* WHAT TO DO:
All that should be output is the block of lines below from the line with "matrix. Female patient." to the line with "123, 134, 146]", both included, exactly as written.

(Beginning of DATA FOR THIS EXERCISE)

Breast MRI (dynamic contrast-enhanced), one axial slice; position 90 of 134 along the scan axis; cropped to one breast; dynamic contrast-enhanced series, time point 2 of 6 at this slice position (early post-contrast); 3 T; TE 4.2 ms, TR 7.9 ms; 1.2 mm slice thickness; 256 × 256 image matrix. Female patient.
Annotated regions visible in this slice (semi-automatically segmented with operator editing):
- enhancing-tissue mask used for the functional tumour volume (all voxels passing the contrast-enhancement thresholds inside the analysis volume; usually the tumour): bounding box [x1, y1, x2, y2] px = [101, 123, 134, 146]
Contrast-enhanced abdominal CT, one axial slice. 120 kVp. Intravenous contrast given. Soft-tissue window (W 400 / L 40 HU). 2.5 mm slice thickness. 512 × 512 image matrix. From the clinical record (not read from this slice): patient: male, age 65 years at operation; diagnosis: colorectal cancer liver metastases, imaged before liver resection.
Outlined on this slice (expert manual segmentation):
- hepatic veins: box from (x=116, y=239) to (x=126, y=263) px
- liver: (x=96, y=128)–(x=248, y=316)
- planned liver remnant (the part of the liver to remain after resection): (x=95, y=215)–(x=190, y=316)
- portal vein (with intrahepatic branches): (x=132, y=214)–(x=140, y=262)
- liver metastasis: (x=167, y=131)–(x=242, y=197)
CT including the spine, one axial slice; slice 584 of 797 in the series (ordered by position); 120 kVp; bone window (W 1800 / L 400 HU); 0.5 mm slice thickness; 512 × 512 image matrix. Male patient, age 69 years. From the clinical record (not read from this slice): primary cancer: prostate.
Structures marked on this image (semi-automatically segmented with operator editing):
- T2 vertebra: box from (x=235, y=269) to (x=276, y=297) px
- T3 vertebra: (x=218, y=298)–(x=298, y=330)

(End of DATA FOR THIS EXERCISE)
(Beginning of DATA FOR THIS EXERCISE)

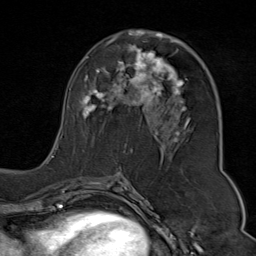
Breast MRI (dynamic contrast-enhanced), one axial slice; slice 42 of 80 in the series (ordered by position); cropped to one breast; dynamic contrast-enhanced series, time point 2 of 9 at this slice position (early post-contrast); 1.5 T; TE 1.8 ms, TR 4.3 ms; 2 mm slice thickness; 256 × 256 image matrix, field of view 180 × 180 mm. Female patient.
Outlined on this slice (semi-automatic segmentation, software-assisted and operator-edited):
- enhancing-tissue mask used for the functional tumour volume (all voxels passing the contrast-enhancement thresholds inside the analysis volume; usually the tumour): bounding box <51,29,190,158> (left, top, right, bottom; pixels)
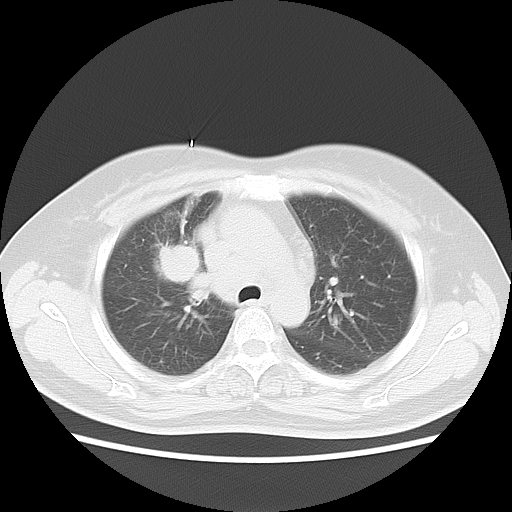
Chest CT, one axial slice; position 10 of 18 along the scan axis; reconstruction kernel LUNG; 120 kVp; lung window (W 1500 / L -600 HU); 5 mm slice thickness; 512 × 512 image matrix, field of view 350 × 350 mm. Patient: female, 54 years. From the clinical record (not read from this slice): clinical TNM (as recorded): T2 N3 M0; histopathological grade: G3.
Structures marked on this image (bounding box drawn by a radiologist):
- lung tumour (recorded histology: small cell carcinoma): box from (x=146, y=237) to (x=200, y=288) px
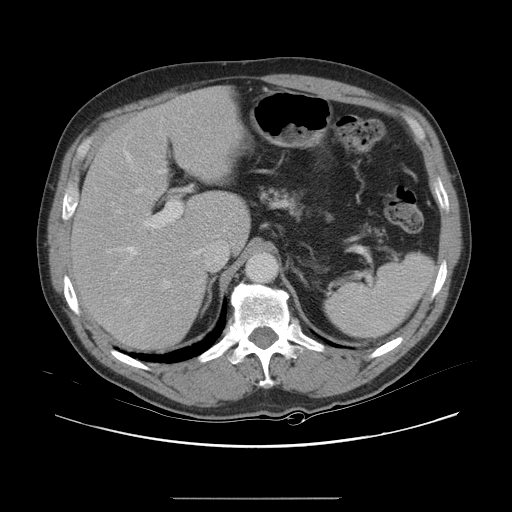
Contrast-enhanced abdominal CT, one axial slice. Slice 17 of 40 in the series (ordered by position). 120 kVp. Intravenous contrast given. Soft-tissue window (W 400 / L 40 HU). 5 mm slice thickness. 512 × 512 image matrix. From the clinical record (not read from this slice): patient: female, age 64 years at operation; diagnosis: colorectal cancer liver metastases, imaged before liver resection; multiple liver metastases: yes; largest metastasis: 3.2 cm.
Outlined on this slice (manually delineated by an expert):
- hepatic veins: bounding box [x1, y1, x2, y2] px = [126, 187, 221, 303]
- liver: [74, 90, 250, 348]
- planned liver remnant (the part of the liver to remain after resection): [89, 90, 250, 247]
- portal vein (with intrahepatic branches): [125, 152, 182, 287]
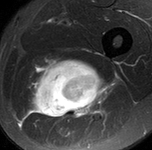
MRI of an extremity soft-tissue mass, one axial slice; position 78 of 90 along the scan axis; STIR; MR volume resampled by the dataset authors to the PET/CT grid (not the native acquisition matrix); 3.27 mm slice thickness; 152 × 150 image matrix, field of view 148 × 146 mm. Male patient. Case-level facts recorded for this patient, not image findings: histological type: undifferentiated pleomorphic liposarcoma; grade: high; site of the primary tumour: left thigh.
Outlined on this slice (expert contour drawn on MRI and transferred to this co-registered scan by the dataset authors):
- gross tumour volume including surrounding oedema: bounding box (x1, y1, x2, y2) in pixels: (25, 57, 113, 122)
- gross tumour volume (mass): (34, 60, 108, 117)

(End of DATA FOR THIS EXERCISE)

* ANSWER SECTION:
Breast MRI (dynamic contrast-enhanced), one axial slice; position 90 of 134 along the scan axis; cropped to one breast; dynamic contrast-enhanced series, time point 2 of 6 at this slice position (early post-contrast); 3 T; TE 4.2 ms, TR 7.9 ms; 1.2 mm slice thickness; 256 × 256 image matrix. Female patient.
Annotated regions visible in this slice (semi-automatically segmented with operator editing):
- enhancing-tissue mask used for the functional tumour volume (all voxels passing the contrast-enhancement thresholds inside the analysis volume; usually the tumour): bounding box [x1, y1, x2, y2] px = [101, 123, 134, 146]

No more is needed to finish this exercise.